El Tribunal Administrativo Central de Recursos Contractuales (TARC) ha suspendido de forma cautelar el proceso de licitación lanzado por Renfe para crear una nueva empresa de autobuses en alianza con una empresa privada del sector, que prestaría los servicios alternativos por carretera cuando las líneas de tren están cortadas y no permiten la circulación.
Según las patronales de transportistas Fenadismer y Anetra, el Tribunal ha fundamentado su decisión en la necesidad de evitar perjuicios que podrían ser de "difícil o imposible reparación" si el procedimiento de contratación continuara su curso antes de resolver el fondo de la reclamación presentada por ambas organizaciones contra Renfe.
"Con esta medida, el proceso de licitación queda bloqueado hasta que se dicte una resolución definitiva", explican las dos patronales en un comunicado, precisamente un día después de que este miércoles se cerrase el plazo de presentación de ofertas.
El conflicto nace de la intención de Renfe de constituir una sociedad mixta, participada al 51% por una empresa privada y al 49% por Renfe, para gestionar sus servicios alternativos por carretera. Sin embargo, el conjunto del sector empresarial de autobuses considera que los requisitos de solvencia técnica y económica impuestos resultan "totalmente desproporcionados y suponen un ataque directo a la libre competencia".

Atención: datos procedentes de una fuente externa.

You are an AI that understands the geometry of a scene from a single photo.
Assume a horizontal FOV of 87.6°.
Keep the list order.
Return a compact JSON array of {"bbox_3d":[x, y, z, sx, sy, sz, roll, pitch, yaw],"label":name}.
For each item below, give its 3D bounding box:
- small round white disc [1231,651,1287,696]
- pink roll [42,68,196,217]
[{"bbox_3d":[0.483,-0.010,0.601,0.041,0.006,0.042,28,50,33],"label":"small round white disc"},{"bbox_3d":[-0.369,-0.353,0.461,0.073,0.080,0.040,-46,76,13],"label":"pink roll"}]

En este sentido, entre las condiciones exigidas a las empresas interesadas figuraba contar con una flota de 500 vehículos en propiedad (o al menos una con 300 si se presentan en consorcio), una cifra de negocio superior a 75 millones de euros y haber ejecutado contratos similares por valor de al menos 35 millones de euros.
"En España, donde el 60% de las 2.700 empresas de transporte de viajeros son microempresas (menos de 10 autobuses), estas exigencias dejan fuera al 99% del tejido empresarial del sector. Solo una decena de grandes grupos podrían optar a un contrato que, de facto, veta la participación de las pymes y autónomos que hasta ahora venían prestando estos servicios con solvencia", explican Fenadismer y Anetra.

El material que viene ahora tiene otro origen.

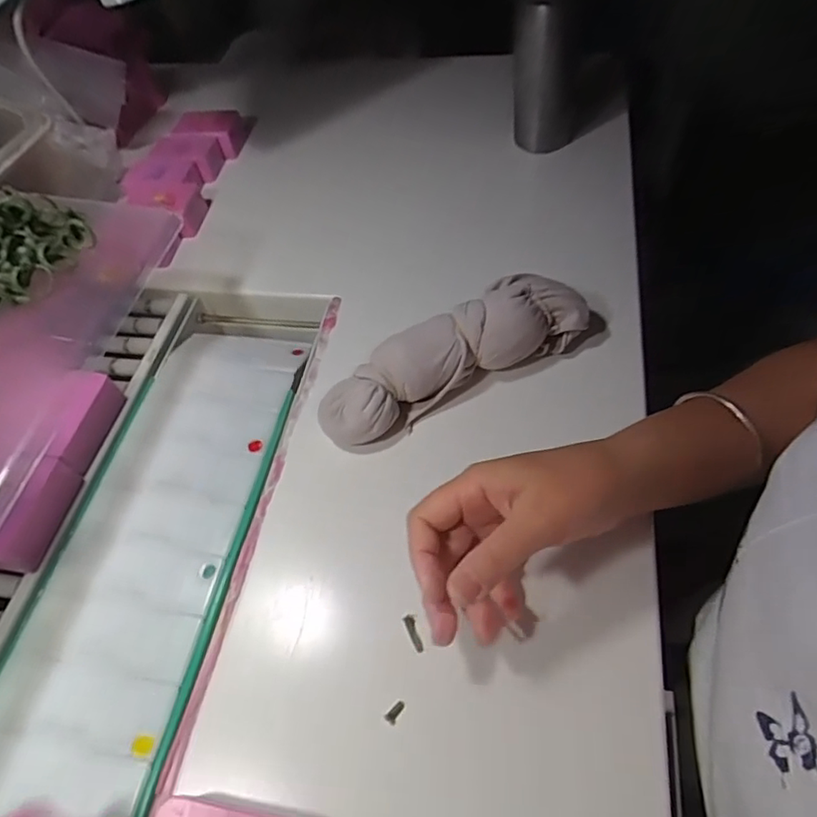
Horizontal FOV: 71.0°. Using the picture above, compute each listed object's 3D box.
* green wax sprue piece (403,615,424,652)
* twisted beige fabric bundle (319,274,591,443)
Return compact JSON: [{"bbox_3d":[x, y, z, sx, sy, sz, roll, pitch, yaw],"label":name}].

No obstante, la licitación no cierra la puerta a esas pequeñas empresas, sino que se tendrían que unir con al menos una compañía grande en consorcio para optar al concurso. Renfe argumenta que estas exigencias pretenden que el ganador del concurso cuente con los autobuses necesarios en todo momento para hacer frente a situaciones de emergencia, en las que hay que movilizar rápidamente unidades para permitir que los viajeros puedan finalizar sus viajes.